§ **TASK OBJECTIVE**:
Can you reproduce the lines starting at the one containing "interests of the" and ending at the one containing "the current environment, and", renaming "players" to "athletes" and leaving everything else unchanged?

(Extracted page text data)
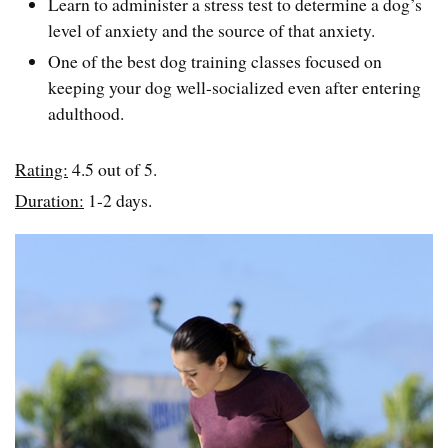
Learn to administer a stress test to determine a dog’s
level of anxiety and the source of that anxiety.
One of the best dog training classes focused on
keeping your dog well-socialized even after entering
adulthood.
Rating:
4.5 out of 5.
Duration:
1-2 days.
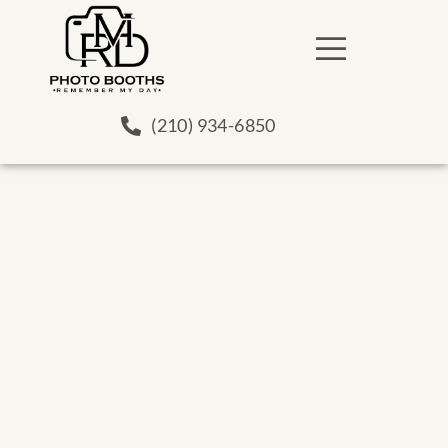
(210) 934-6850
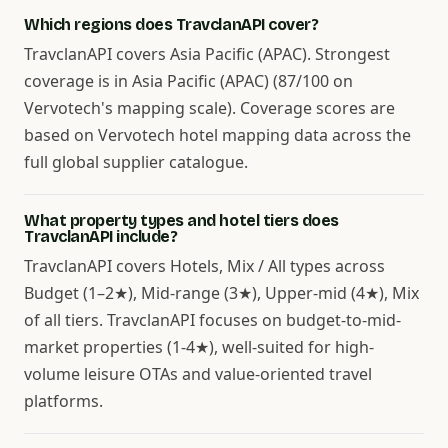
Which regions does TravclanAPI cover?
TravclanAPI covers Asia Pacific (APAC). Strongest
coverage is in Asia Pacific (APAC) (87/100 on
Vervotech's mapping scale). Coverage scores are
based on Vervotech hotel mapping data across the
full global supplier catalogue.
What property types and hotel tiers does
TravclanAPI include?
TravclanAPI covers Hotels, Mix / All types across
Budget (1–2★), Mid-range (3★), Upper-mid (4★), Mix
of all tiers. TravclanAPI focuses on budget-to-mid-
market properties (1-4★), well-suited for high-
volume leisure OTAs and value-oriented travel
platforms.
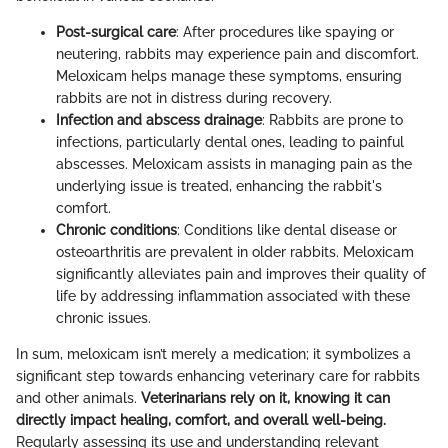
Post-surgical care
: After procedures like spaying or
neutering, rabbits may experience pain and discomfort.
Meloxicam helps manage these symptoms, ensuring
rabbits are not in distress during recovery.
Infection and abscess drainage
: Rabbits are prone to
infections, particularly dental ones, leading to painful
abscesses. Meloxicam assists in managing pain as the
underlying issue is treated, enhancing the rabbit's
comfort.
Chronic conditions
: Conditions like dental disease or
osteoarthritis are prevalent in older rabbits. Meloxicam
significantly alleviates pain and improves their quality of
life by addressing inflammation associated with these
chronic issues.
In sum, meloxicam isn’t merely a medication; it symbolizes a
significant step towards enhancing veterinary care for rabbits
and other animals.
Veterinarians rely on it, knowing it can
directly impact healing, comfort, and overall well-being.
Regularly assessing its use and understanding relevant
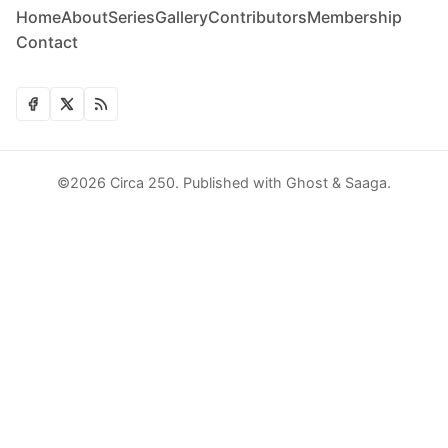
Home
About
Series
Gallery
Contributors
Membership
Contact
©2026
Circa 250
.
Published with
Ghost
&
Saaga
.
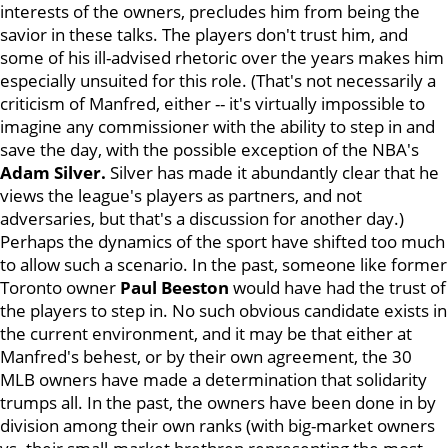
interests of the owners, precludes him from being the
savior in these talks. The players don't trust him, and
some of his ill-advised rhetoric over the years makes him
especially unsuited for this role. (That's not necessarily a
criticism of Manfred, either -- it's virtually impossible to
imagine any commissioner with the ability to step in and
save the day, with the possible exception of the NBA's
Adam Silver.
Silver has made it abundantly clear that he
views the league's players as partners, and not
adversaries, but that's a discussion for another day.)
Perhaps the dynamics of the sport have shifted too much
to allow such a scenario. In the past, someone like former
Toronto owner
Paul Beeston
would have had the trust of
the players to step in. No such obvious candidate exists in
the current environment, and it may be that either at
Manfred's behest, or by their own agreement, the 30
MLB owners have made a determination that solidarity
trumps all. In the past, the owners have been done in by
division among their own ranks (with big-market owners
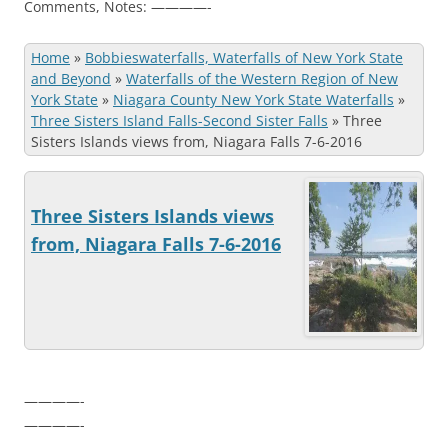
Comments, Notes: ————-
Home
»
Bobbieswaterfalls, Waterfalls of New York State
and Beyond
»
Waterfalls of the Western Region of New
York State
»
Niagara County New York State Waterfalls
»
Three Sisters Island Falls-Second Sister Falls
»
Three
Sisters Islands views from, Niagara Falls 7-6-2016
Three Sisters Islands views
from, Niagara Falls 7-6-2016
————-
————-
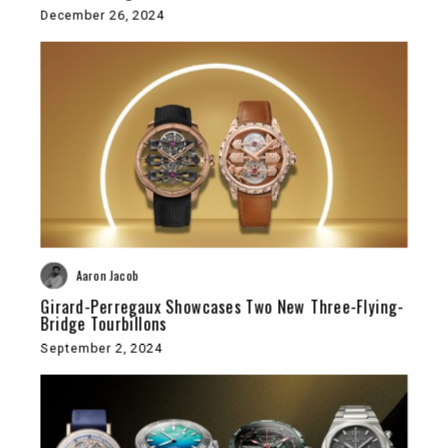
December 26, 2024
Aaron Jacob
Girard-Perregaux Showcases Two New Three-Flying-
Bridge Tourbillons
September 2, 2024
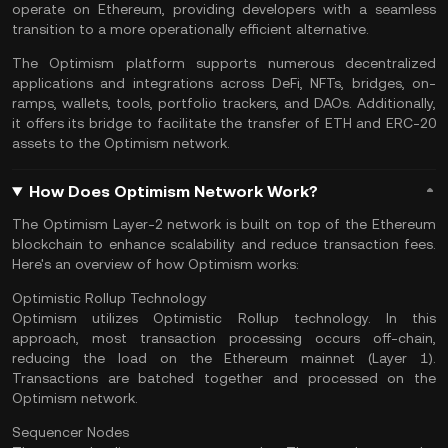
operate on Ethereum, providing developers with a seamless
transition to a more operationally efficient alternative.
The Optimism platform supports numerous decentralized
applications and integrations across
DeFi
,
NFTs
, bridges, on-
ramps, wallets, tools, portfolio trackers, and DAOs. Additionally,
it offers its bridge to facilitate the transfer of ETH and ERC-20
assets to the Optimism network.
How Does Optimism Network Work?
The Optimism Layer-2 network is built on top of the Ethereum
blockchain to enhance scalability and reduce transaction fees.
Here's an overview of how Optimism works:
Optimistic Rollup Technology
Optimism utilizes Optimistic Rollup technology. In this
approach, most transaction processing occurs off-chain,
reducing the load on the Ethereum
mainnet
(Layer 1).
Transactions are batched together and processed on the
Optimism network.
Sequencer Nodes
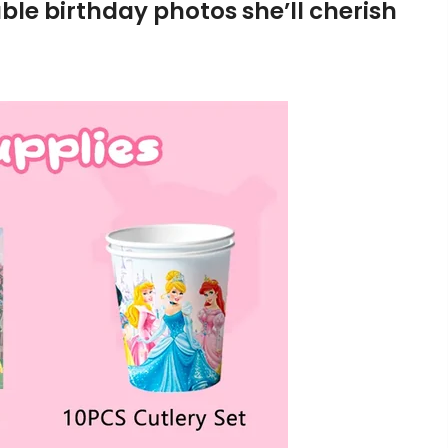
le birthday photos she’ll cherish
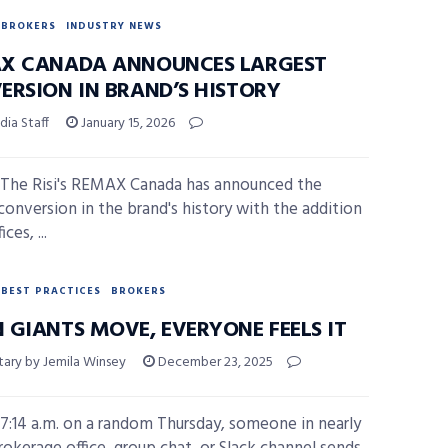
BROKERS
INDUSTRY NEWS
X CANADA ANNOUNCES LARGEST
ERSION IN BRAND’S HISTORY
ia Staff
January 15, 2026
The Risi's REMAX Canada has announced the
 conversion in the brand's history with the addition
ices, ...
BEST PRACTICES
BROKERS
 GIANTS MOVE, EVERYONE FEELS IT
ry by Jemila Winsey
December 23, 2025
7:14 a.m. on a random Thursday, someone in nearly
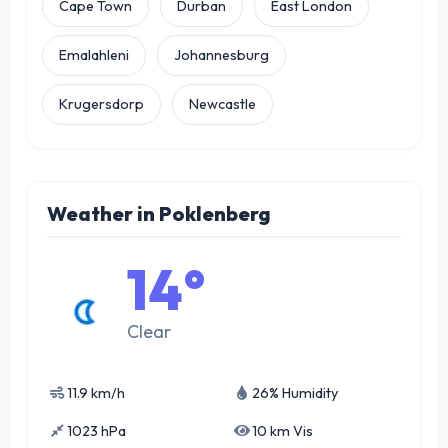
Cape Town
Durban
East London
Emalahleni
Johannesburg
Krugersdorp
Newcastle
Weather in Poklenberg
14°
Clear
11.9 km/h
26% Humidity
1023 hPa
10 km Vis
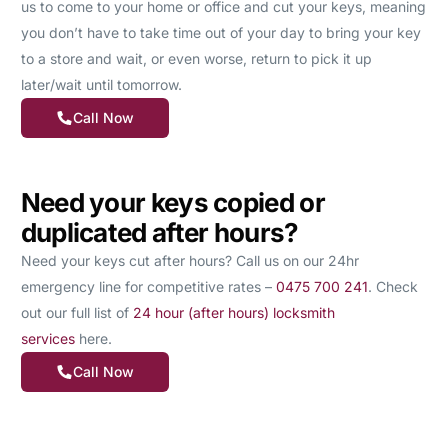
us to come to your home or office and cut your keys, meaning
you don’t have to take time out of your day to bring your key
to a store and wait, or even worse, return to pick it up
later/wait until tomorrow.
Call Now
Need your keys copied or
duplicated after hours?
Need your keys cut after hours? Call us on our 24hr
emergency line for competitive rates –
0475 700 241
. Check
out our full list of
24 hour (after hours) locksmith
services
here.
Call Now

§ **ANSWER BELOW**:
interests of the owners, precludes him from being the
savior in these talks. The athletes don't trust him, and
some of his ill-advised rhetoric over the years makes him
especially unsuited for this role. (That's not necessarily a
criticism of Manfred, either -- it's virtually impossible to
imagine any commissioner with the ability to step in and
save the day, with the possible exception of the NBA's
Adam Silver.
Silver has made it abundantly clear that he
views the league's athletes as partners, and not
adversaries, but that's a discussion for another day.)
Perhaps the dynamics of the sport have shifted too much
to allow such a scenario. In the past, someone like former
Toronto owner
Paul Beeston
would have had the trust of
the athletes to step in. No such obvious candidate exists in
the current environment, and it may be that either at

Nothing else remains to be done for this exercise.